The immediate causes are well known: Israel’s systematic decapitation of Hezbollah’s religious and military leadership—Hezbollah being Iran’s militant arm in Lebanon—and the destruction of a significant portion of its forces. The Israeli operation was in response to Hezbollah’s aggression since October 8 in support of the Palestinians in Gaza. Over the past year, no less than 8,800 missiles, supplied by Tehran, have rained down on northern Israel, forcing the evacuation of 60,000 Israelis to the center of the country.

Yet, the spiral toward war—and possibly total war—between the Persians and Jews, two peoples once close and even allied, has much older roots. In 1979, Khomeini established a ruthless theocratic regime in Tehran, immediately naming two “Satans”: the “Great” one, America, which Iran seeks to expel from the region, and the “Little” one, Israel, which it has vowed to wipe off the map. The first “Satan” paid the price in November 1979 with the hostage-taking at its embassy, a crisis that lasted until January 1981, followed by the 1983 bombing in Beirut targeting U.S. soldiers. The second saw Hezbollah’s creation on its northern border in 1983, triggering repeated wars that only tightened the grip of this Shiite army on a now-hostage Lebanon, fully under Tehran’s control.

Meanwhile, the Islamic Republic pursued a long-term strategy of regional dominance through its nuclear program, started under the Shah in the mid-1970s and later militarized by the Mullahs.

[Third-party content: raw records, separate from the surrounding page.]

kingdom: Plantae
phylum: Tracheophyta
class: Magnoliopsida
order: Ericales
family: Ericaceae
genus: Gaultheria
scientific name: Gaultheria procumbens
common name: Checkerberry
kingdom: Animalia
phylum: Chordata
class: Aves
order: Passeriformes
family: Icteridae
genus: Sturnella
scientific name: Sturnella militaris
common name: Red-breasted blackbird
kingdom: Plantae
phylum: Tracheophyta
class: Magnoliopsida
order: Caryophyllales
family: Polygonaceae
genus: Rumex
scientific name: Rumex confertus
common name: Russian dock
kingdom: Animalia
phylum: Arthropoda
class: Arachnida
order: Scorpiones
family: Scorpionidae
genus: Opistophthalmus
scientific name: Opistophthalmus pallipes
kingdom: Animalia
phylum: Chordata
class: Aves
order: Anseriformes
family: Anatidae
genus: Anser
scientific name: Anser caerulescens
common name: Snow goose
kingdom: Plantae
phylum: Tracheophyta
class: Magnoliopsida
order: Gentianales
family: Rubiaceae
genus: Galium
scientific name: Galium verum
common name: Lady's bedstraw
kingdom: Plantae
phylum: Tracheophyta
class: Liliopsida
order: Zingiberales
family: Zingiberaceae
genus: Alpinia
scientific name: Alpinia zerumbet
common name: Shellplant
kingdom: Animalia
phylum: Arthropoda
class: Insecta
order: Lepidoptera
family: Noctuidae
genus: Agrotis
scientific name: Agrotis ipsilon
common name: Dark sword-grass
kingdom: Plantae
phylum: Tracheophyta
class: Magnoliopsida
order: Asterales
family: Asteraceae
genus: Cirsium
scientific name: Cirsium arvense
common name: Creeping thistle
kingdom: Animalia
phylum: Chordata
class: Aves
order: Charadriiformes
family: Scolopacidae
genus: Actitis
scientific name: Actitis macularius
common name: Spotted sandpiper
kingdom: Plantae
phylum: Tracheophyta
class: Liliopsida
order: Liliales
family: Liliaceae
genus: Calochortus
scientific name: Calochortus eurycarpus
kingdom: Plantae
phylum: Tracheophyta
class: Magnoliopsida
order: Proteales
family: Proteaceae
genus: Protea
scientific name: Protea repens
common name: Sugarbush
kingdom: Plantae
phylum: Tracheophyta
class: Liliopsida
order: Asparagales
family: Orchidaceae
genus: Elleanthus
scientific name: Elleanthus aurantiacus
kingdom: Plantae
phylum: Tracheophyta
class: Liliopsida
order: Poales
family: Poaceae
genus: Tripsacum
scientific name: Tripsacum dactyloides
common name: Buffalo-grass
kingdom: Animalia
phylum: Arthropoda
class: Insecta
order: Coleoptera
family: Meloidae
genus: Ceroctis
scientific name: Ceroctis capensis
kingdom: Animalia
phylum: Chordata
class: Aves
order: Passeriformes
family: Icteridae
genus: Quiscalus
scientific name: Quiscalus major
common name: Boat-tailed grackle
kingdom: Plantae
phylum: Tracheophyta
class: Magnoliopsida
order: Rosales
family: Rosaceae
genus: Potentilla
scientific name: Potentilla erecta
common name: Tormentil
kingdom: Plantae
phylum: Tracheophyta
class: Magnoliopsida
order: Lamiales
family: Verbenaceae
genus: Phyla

Iran also built one of the most powerful ballistic missile forces in the world, with 3,000 missiles ranging from 400 to 4,000 kilometers. Two colossal American blunders further aided Iran. First, the 2003 U.S. invasion of Iraq, initiated by George W. Bush, eliminated Saddam, Iran’s Sunni rival, with whom it fought a brutal war (800,000 dead) between 1980 and 1988. Thanks to Bush, Iraq, now Shiite-dominated, has become an Iranian protectorate from which U.S. forces in the region are regularly attacked by pro-Iran militias. Then in 2018, Trump withdrew from the Iran nuclear deal (JCPOA), which had imposed international oversight on Iran’s nuclear and missile programs. Now, all monitoring has been dismantled.

The cherry on top for Iran is the proxy war between NATO and Russia in Ukraine since 2022, which has brought the Russians and Chinese closer to the Mullahs: Russia receives Iranian missiles to strike Ukraine, while China buys Iranian oil in defiance of international sanctions. As a result, Iran now holds at least 450 kg of enriched uranium, enough to rapidly produce at least three nuclear bombs. This summer, we even saw joint naval exercises in the Persian Gulf between Russian, Chinese, and Iranian fleets.

In this context, discussing the imminent collapse of the Mullahs’ regime following Nasrallah’s elimination seems, at the very least, premature. The existential threat to Israel will remain as long as fanatics rule a country three times the size of France with a population (92 million) ten times larger than that of the Jewish state. Last April, Israel responded with a highly targeted strike, destroying S-400 air defense systems in Isfahan but not the nearby nuclear sites. This time, the temptation to target Iran’s most sensitive nuclear sites, such as Natanz, will be strong, although doing so risks igniting a broader conflict that could draw in external powers.